Task to carry out: Your response should be every line from the entries that includes the string "treatment".

Collection entries:
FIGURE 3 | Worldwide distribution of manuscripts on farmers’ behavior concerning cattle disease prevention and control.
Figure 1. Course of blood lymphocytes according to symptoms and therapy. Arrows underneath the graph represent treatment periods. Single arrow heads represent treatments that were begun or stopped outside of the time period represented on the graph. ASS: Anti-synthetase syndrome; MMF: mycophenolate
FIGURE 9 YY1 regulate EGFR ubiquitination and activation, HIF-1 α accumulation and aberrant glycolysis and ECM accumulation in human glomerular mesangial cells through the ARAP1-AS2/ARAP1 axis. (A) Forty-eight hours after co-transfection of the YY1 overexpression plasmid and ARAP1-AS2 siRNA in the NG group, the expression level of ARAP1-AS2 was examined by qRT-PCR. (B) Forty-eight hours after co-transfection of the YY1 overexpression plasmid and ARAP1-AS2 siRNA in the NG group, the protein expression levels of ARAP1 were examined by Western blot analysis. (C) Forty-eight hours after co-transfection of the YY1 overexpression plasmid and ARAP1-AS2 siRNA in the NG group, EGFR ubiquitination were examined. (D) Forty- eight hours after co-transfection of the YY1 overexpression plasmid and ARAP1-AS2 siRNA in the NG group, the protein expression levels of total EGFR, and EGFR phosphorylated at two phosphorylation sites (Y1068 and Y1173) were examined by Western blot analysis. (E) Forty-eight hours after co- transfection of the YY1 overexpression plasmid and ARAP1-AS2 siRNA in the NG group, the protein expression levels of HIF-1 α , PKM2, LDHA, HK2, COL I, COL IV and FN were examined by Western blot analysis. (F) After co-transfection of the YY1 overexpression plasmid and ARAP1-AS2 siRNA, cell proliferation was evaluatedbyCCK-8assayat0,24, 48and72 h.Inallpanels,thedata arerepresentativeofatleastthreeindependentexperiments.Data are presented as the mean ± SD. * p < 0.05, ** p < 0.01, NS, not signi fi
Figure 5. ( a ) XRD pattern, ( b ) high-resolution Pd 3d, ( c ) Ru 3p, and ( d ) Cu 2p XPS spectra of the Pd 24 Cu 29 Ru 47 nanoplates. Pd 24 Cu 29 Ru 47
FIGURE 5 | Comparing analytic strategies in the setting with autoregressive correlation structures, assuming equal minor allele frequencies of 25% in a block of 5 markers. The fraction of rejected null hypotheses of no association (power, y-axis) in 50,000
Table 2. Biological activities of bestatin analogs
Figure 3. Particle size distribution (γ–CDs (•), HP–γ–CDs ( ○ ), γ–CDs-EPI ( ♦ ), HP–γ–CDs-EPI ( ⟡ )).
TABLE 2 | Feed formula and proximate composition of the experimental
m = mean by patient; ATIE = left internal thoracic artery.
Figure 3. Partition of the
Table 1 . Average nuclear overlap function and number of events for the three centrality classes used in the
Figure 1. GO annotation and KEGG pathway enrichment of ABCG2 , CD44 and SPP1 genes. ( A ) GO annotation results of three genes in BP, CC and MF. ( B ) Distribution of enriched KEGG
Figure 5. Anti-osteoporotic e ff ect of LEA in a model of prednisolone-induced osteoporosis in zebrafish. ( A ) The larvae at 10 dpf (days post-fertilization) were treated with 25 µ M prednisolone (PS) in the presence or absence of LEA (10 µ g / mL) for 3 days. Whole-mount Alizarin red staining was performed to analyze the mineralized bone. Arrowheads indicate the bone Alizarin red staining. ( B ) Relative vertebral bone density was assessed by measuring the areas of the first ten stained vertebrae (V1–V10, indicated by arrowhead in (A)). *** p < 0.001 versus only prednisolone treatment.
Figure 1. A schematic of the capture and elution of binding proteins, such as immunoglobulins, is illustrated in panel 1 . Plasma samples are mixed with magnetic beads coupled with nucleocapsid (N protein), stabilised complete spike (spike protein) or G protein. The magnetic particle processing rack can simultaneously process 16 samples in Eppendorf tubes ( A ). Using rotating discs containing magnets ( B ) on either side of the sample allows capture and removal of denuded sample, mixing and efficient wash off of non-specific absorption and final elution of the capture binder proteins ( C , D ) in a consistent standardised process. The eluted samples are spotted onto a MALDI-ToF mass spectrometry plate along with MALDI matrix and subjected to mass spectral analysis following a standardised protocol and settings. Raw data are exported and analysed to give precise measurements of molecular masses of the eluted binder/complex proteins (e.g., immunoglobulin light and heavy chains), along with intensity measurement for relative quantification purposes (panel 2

Answer:
Figure 1. Course of blood lymphocytes according to symptoms and therapy. Arrows underneath the graph represent treatment periods. Single arrow heads represent treatments that were begun or stopped outside of the time period represented on the graph. ASS: Anti-synthetase syndrome; MMF: mycophenolate
Figure 5. Anti-osteoporotic e ff ect of LEA in a model of prednisolone-induced osteoporosis in zebrafish. ( A ) The larvae at 10 dpf (days post-fertilization) were treated with 25 µ M prednisolone (PS) in the presence or absence of LEA (10 µ g / mL) for 3 days. Whole-mount Alizarin red staining was performed to analyze the mineralized bone. Arrowheads indicate the bone Alizarin red staining. ( B ) Relative vertebral bone density was assessed by measuring the areas of the first ten stained vertebrae (V1–V10, indicated by arrowhead in (A)). *** p < 0.001 versus only prednisolone treatment.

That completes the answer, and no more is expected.